- _Task instructions_
If a line of the data below contains the string "true", copy it into your answer.

========================================

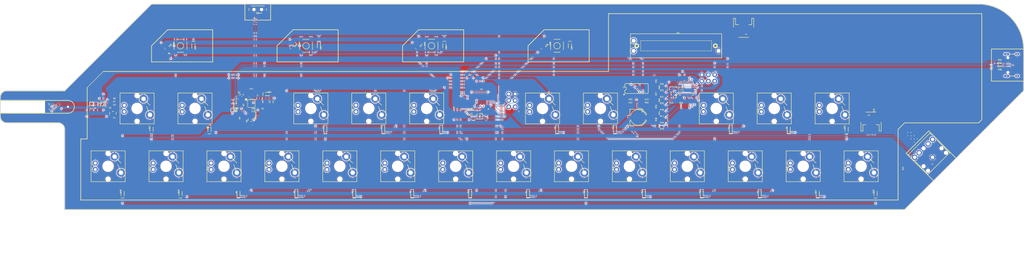
<source format=kicad_pcb>
(kicad_pcb (version 20221018) (generator pcbnew)

  (general
    (thickness 1.6)
  )

  (paper "A4")
  (layers
    (0 "F.Cu" signal)
    (31 "B.Cu" signal)
    (32 "B.Adhes" user "B.Adhesive")
    (33 "F.Adhes" user "F.Adhesive")
    (34 "B.Paste" user)
    (35 "F.Paste" user)
    (36 "B.SilkS" user "B.Silkscreen")
    (37 "F.SilkS" user "F.Silkscreen")
    (38 "B.Mask" user)
    (39 "F.Mask" user)
    (40 "Dwgs.User" user "User.Drawings")
    (41 "Cmts.User" user "User.Comments")
    (42 "Eco1.User" user "User.Eco1")
    (43 "Eco2.User" user "User.Eco2")
    (44 "Edge.Cuts" user)
    (45 "Margin" user)
    (46 "B.CrtYd" user "B.Courtyard")
    (47 "F.CrtYd" user "F.Courtyard")
    (48 "B.Fab" user)
    (49 "F.Fab" user)
    (50 "User.1" user)
    (51 "User.2" user)
    (52 "User.3" user)
    (53 "User.4" user)
    (54 "User.5" user)
    (55 "User.6" user)
    (56 "User.7" user)
    (57 "User.8" user)
    (58 "User.9" user)
  )

  (setup
    (pad_to_mask_clearance 0)
    (pcbplotparams
      (layerselection 0x00010fc_ffffffff)
      (plot_on_all_layers_selection 0x0000000_00000000)
      (disableapertmacros false)
      (usegerberextensions false)
      (usegerberattributes true)
      (usegerberadvancedattributes true)
      (creategerberjobfile true)
      (dashed_line_dash_ratio 12.000000)
      (dashed_line_gap_ratio 3.000000)
      (svgprecision 4)
      (plotframeref false)
      (viasonmask false)
      (mode 1)
      (useauxorigin false)
      (hpglpennumber 1)
      (hpglpenspeed 20)
      (hpglpendiameter 15.000000)
      (dxfpolygonmode true)
      (dxfimperialunits true)
      (dxfusepcbnewfont true)
      (psnegative false)
      (psa4output false)
      (plotreference true)
      (plotvalue true)
      (plotinvisibletext false)
      (sketchpadsonfab false)
      (subtractmaskfromsilk false)
      (outputformat 1)
      (mirror false)
      (drillshape 1)
      (scaleselection 1)
      (outputdirectory "")
    )
  )

  (net 0 "")
  (net 1 "ROW1")
  (net 2 "ROW2")
  (net 3 "ROW3")
  (net 4 "ROW4")
  (net 5 "N$5")
  (net 6 "N$6")
  (net 7 "N$7")
  (net 8 "N$8")
  (net 9 "N$9")
  (net 10 "N$10")
  (net 11 "N$11")
  (net 12 "N$12")
  (net 13 "N$13")
  (net 14 "N$14")
  (net 15 "N$15")
  (net 16 "N$16")
  (net 17 "N$17")
  (net 18 "N$18")
  (net 19 "N$19")
  (net 20 "N$20")
  (net 21 "N$21")
  (net 22 "N$22")
  (net 23 "N$23")
  (net 24 "N$24")
  (net 25 "N$25")
  (net 26 "N$26")
  (net 27 "N$27")
  (net 28 "N$28")
  (net 29 "COL1")
  (net 30 "COL2")
  (net 31 "COL3")
  (net 32 "COL4")
  (net 33 "COL5")
  (net 34 "COL6")
  (net 35 "GND")
  (net 36 "VUSB")
  (net 37 "VBATT")
  (net 38 "N$1")
  (net 39 "N$2")
  (net 40 "N$3")
  (net 41 "N$4")
  (net 42 "EN")
  (net 43 "N$29")
  (net 44 "N$30")
  (net 45 "N$31")
  (net 46 "SCL1_8")
  (net 47 "SDA1_8")
  (net 48 "1.8V")
  (net 49 "N$40")
  (net 50 "SCL5")
  (net 51 "SDA5")
  (net 52 "5V")
  (net 53 "N$34")
  (net 54 "N$32")
  (net 55 "N$33")
  (net 56 "N$35")
  (net 57 "N$36")
  (net 58 "COL7")
  (net 59 "N$37")
  (net 60 "LED0")
  (net 61 "LED2")
  (net 62 "N$42")
  (net 63 "AREF")
  (net 64 "~{32U4_RESET}")
  (net 65 "32U4_SCK")
  (net 66 "32U4_CIPO")
  (net 67 "32U4_COPI")
  (net 68 "N$43")
  (net 69 "N$44")
  (net 70 "TXLED")
  (net 71 "UCAP")
  (net 72 "LED1")
  (net 73 "~{861RESET}")
  (net 74 "DAC_0")
  (net 75 "DAC_1")
  (net 76 "DAC_2")
  (net 77 "DAC_3")
  (net 78 "DAC_4")
  (net 79 "DAC_5")
  (net 80 "DAC_6")
  (net 81 "DAC_7")
  (net 82 "DAC_OUT")
  (net 83 "N$46")
  (net 84 "N$47")
  (net 85 "N$48")
  (net 86 "N$49")
  (net 87 "N$50")
  (net 88 "N$51")
  (net 89 "N$52")
  (net 90 "N$53")
  (net 91 "N$45")
  (net 92 "N$54")
  (net 93 "N$56")
  (net 94 "N$55")
  (net 95 "N$57")
  (net 96 "AUDIO_OUT")
  (net 97 "N$58")
  (net 98 "N$59")
  (net 99 "N$60")
  (net 100 "N$61")
  (net 101 "USB_P")
  (net 102 "USB_N")
  (net 103 "N$62")
  (net 104 "N$63")
  (net 105 "N$76")
  (net 106 "861CIPO")
  (net 107 "N$38")
  (net 108 "N$77")
  (net 109 "N$79")
  (net 110 "N$80")

  (footprint "working:0603" (layer "F.Cu") (at 200.8251 102.8446))

  (footprint "working:SOT23-5" (layer "F.Cu") (at 45.6311 110.0836 180))

  (footprint "working:0603" (layer "F.Cu") (at 41.8211 103.7336 -90))

  (footprint "working:TACTILE_SWITCH_SMD_5.2MM" (layer "F.Cu") (at 67.2211 80.8736 90))

  (footprint "working:CHERRY-MX-LED-1U" (layer "F.Cu") (at 48.1711 118.9736 -90))

  (footprint "working:0603" (layer "F.Cu") (at 133.2611 108.8136 90))

  (footprint "working:0603" (layer "F.Cu") (at 212.2551 102.8446 180))

  (footprint "working:0603" (layer "F.Cu") (at 205.9051 111.7346 -90))

  (footprint "working:SOD-323@1" (layer "F.Cu") (at -5.1689 139.2936 90))

  (footprint "working:0603" (layer "F.Cu") (at -16.5989 102.4636 180))

  (footprint "working:0603" (layer "F.Cu") (at 194.4751 102.8446))

  (footprint "working:0603" (layer "F.Cu") (at -30.5689 105.0036 90))

  (footprint "working:CHERRY-MX-LED-1U" (layer "F.Cu") (at 219.6211 96.1136 -90))

  (footprint "working:CHERRY-MX-LED-1U" (layer "F.Cu") (at 162.4711 118.9736 -90))

  (footprint "working:SOD-323@1" (layer "F.Cu") (at 97.7011 113.8936 90))

  (footprint "working:TACTILE_SWITCH_SMD_5.2MM" (layer "F.Cu") (at 17.6911 80.8736 90))

  (footprint "working:0603" (layer "F.Cu") (at 204.6351 109.1946 -90))

  (footprint "working:0603" (layer "F.Cu") (at 194.4751 104.1146))

  (footprint "working:0603" (layer "F.Cu") (at 49.4411 102.4636 -90))

  (footprint "working:SOD-323@1" (layer "F.Cu") (at 17.6911 139.2936 90))

  (footprint "working:0603" (layer "F.Cu") (at 204.6351 99.0346 -90))

  (footprint "working:JST-2-SMD" (layer "F.Cu") (at 290.215046 110.0836))

  (footprint "working:0603" (layer "F.Cu") (at 48.1711 110.0836 90))

  (footprint "working:0603" (layer "F.Cu") (at 208.4451 107.9246 180))

  (footprint "working:0805" (layer "F.Cu") (at 53.3781 102.4636 -90))

  (footprint "working:0603" (layer "F.Cu") (at 208.4451 110.4646 180))

  (footprint "working:0603" (layer "F.Cu") (at -8.9789 102.4636))

  (footprint "working:SOD-323@1" (layer "F.Cu") (at 171.3611 80.8736 -90))

  (footprint "working:CHERRY-MX-LED-1U" (layer "F.Cu") (at 242.4811 96.1136 -90))

  (footprint "working:0603" (layer "F.Cu") (at 204.6351 104.1146 -90))

  (footprint "working:CHERRY-MX-LED-1U" (layer "F.Cu") (at 208.1911 118.9736 -90))

  (footprint "working:TACTILE_SWITCH_SMD_5.2MM" (layer "F.Cu") (at 116.7511 80.8736 90))

  (footprint "working:SOD-323@1" (layer "F.Cu") (at 154.8511 139.2936 90))

  (footprint "working:CREATIVE_COMMONS" (layer "F.Cu") (at 124.3711 167.2336))

  (footprint "working:CHERRY-MX-LED-1U" (layer "F.Cu") (at 173.9011 96.1136 -90))

  (footprint "working:0603" (layer "F.Cu") (at 208.4451 100.3046 180))

  (footprint "working:0603" (layer "F.Cu") (at 130.7211 108.8136))

  (footprint "working:0603" (layer "F.Cu") (at 200.8251 104.1146))

  (footprint "working:SOD-323@1" (layer "F.Cu") (at 269.1511 139.2936 90))

  (footprint "working:SOD-323@1" (layer "F.Cu") (at 189.1411 113.8936 90))

  (footprint "working:AUDIO-JACK" (layer "F.Cu") (at 314.499125 124.951629 135))

  (footprint "working:0603" (layer "F.Cu") (at 205.9051 96.4946 -90))

  (footprint "working:SWITCH_SPST_SMD_A" (layer "F.Cu") (at 48.1711 66.5226))

  (footprint "working:0603" (layer "F.Cu") (at -16.5989 106.2736))

  (footprint "working:CHERRY-MX-LED-1U" (layer "F.Cu") (at 185.3311 118.9736 -90))

  (footprint "working:SOD-323@1" (layer "F.Cu") (at 86.2711 139.2936 90))

  (footprint "working:SOD-323@1" (layer "F.Cu") (at 121.8311 80.8736 -90))

  (footprint "working:0603" (layer "F.Cu") (at 212.2551 97.7646))

  (footprint "working:SOD-323@1" (layer "F.Cu") (at 234.8611 113.8936 90))

  (footprint "working:32M1-A_ATM" (layer "F.Cu") (at 217.3351 97.7646))

  (footprint "working:0805" (layer "F.Cu") (at 51.9811 102.4636 -90))

  (footprint "working:SOD-323@1" (layer "F.Cu")
    (tstamp 643e7427-e84a-4abd-bcaa-f639ad36aa07)
    (at 166.2811 113.8936 90)
    (descr "SOD-323 (Small Outline Diode)")
    (fp_text reference "D5" (at 0 -0.762 90) (layer "F.SilkS")
        (effects (font (size 0.512064 0.512064) (thickness 0.097536)) (justify left))
      (tstamp 7cffef8d-d659-462b-afc2-e38eaed879e9)
    )
    (fp_text value "250mA/100V" (at 0 0.762 90) (layer "F.Fab")
        (effects (font (size 0.512064 0.512064) (thickness 0.097536)) (justify left))
      (tstamp 0c5a3cc9-9306
... [2265451 chars truncated]
</source>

========================================

- _Output below_
      (usegerberattributes true)
      (usegerberadvancedattributes true)
      (creategerberjobfile true)
      (dxfpolygonmode true)
      (dxfimperialunits true)
      (dxfusepcbnewfont true)
      (plotreference true)
      (plotvalue true)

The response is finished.